● 原文
______________________________

30 スケッチ(2020)

 

 

 

スケッチ

(2020)

11篇

 

 

ウシ。

その筋肉は朝日を浴びて隆々と。子どものウシがまわりを軽やかに、跳ねて遊ぶ。

いかにも重い大きなウシの、全速力で疾走する姿の、ドスドスドスという音。

草を食み、今日も味わう微生物たちの効能。太陽の乾いた味、朝露の柔らかな甘味、新緑の爽やかな旨味。日により時間により、味はさまざま変化する。

同じ味などひとつとしてないà la carte.

おととい昨日今日明日あさって、そのもっと前ももっと先も。ウシは知っているだろう。日が昇るたびに、まったく新しい一日が始まるということを。一日は一生の長さとなり、一生は一日の長さとなり得ることを。同じことの繰り返しなど、あるはずもない、ないのが当たり前だと。

 

 

 

 

朝一番から太陽が、そのまま部屋に潜り込んでくる。一日がこうやって、部屋の隅々からはじまる。内側から膨らみ、ほぐれるように。

 

 

 

長さ足りず幅が余るカーテンに、西日射すキッチン。露呈するアンバランス、漂う不完全、継続する線、延長する熱、熟れすすむ果物、日々のこと。

 

 

一本の線が、波と光のいたずらで文字のように揺れていた。

撮ったものをあとで見ると、それはもう文字ではなく、

水に浮かぶただのロープだった。

動かない水の上のロープは、ロープでしかなく、

文字へと変化のしようもない。

一体そこになにが綴られていたのか、あとで解読してみようと楽しみにしていたのに。

水面で揺らいでいるその時に、しっかりと読んでおくべきだった。

 

知っていても使わない言葉、使いたくない言葉、というものはたくさんある。

それと同じように、

使いたいのにうまく使えない言葉、というものもある。

内面世界をなるべくバランスよく、正しく、とは言っても

正しさの概念にはいつも不明瞭という矛盾がつきまとうのだが、

なんであれ何かを明確に伝えるために、

それにふさわしい言葉を表現をいつも真剣に探している。

それと同じように、

自分以外の人が使う言葉にも、

その中庸性とその向こうに覆われた心の真実を見つけたいと、試みている。

______________________________

● データ抜粋

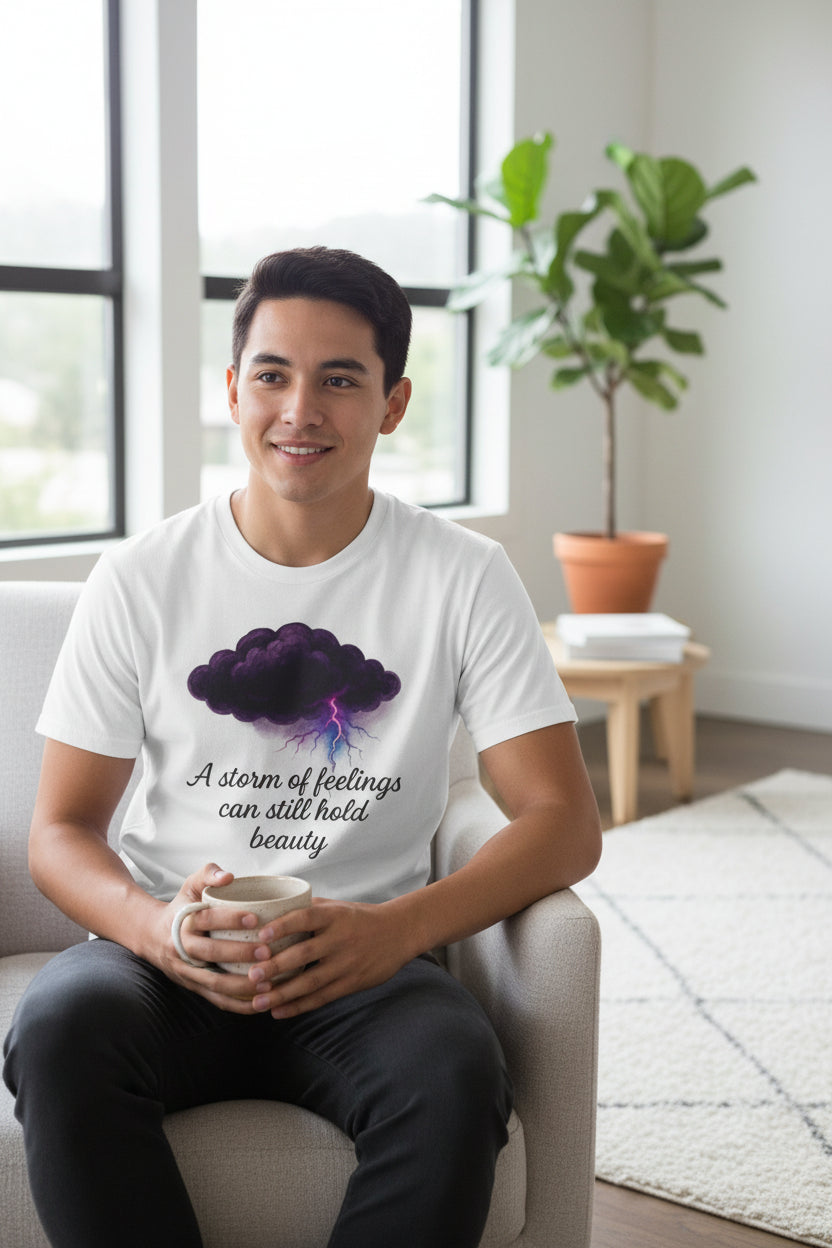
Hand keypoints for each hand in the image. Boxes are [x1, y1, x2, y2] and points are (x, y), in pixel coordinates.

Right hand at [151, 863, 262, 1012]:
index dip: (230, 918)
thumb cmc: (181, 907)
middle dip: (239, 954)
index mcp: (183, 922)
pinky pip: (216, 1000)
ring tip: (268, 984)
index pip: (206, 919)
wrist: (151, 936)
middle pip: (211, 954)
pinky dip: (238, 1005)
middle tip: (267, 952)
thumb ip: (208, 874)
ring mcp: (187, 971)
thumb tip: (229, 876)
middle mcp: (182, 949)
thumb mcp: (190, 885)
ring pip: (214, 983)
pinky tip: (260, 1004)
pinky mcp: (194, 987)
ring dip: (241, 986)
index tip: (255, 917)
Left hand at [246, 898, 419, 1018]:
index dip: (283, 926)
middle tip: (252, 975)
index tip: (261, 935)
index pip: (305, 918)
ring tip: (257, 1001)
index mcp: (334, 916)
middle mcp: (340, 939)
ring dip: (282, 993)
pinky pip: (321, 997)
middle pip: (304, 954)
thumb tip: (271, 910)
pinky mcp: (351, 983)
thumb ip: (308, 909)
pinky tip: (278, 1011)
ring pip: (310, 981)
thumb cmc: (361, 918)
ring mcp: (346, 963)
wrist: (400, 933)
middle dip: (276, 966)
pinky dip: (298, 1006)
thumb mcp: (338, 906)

______________________________

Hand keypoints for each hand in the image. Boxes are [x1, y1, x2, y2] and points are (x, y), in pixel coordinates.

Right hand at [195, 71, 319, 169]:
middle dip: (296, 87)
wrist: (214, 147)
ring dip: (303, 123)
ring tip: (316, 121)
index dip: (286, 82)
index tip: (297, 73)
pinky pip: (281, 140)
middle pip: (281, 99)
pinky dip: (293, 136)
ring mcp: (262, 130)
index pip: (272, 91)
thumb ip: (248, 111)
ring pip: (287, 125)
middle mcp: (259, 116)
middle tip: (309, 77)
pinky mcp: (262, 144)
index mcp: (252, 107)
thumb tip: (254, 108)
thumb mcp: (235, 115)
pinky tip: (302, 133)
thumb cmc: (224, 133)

______________________________

● 課題
a. 原文のうち、「一本の線が、波と光のいたずらで文字のように揺れていた。」から「水面で揺らいでいるその時に、しっかりと読んでおくべきだった。」に至るまでをすべて、そのまま書き写しなさい。
b. 原文の内容を二文にまとめなさい。
これらの資料は、原文とは別に用意されたものである。

● 解答
a.
一本の線が、波と光のいたずらで文字のように揺れていた。

撮ったものをあとで見ると、それはもう文字ではなく、

水に浮かぶただのロープだった。

動かない水の上のロープは、ロープでしかなく、

文字へと変化のしようもない。

一体そこになにが綴られていたのか、あとで解読してみようと楽しみにしていたのに。

水面で揺らいでいるその時に、しっかりと読んでおくべきだった。

b. 朝日を浴びるウシや部屋に潜り込む太陽、西日射すキッチンが描かれ、ウシは日が昇るたびにまったく新しい一日が始まることを知っているだろうと語られる。また、水面で文字のように揺れていた線が、撮ったものをあとで見るとただのロープだったこと、そして何かを明確に伝えるためにふさわしい言葉を探し、他人の言葉にも心の真実を見つけようと試みていることが綴られる。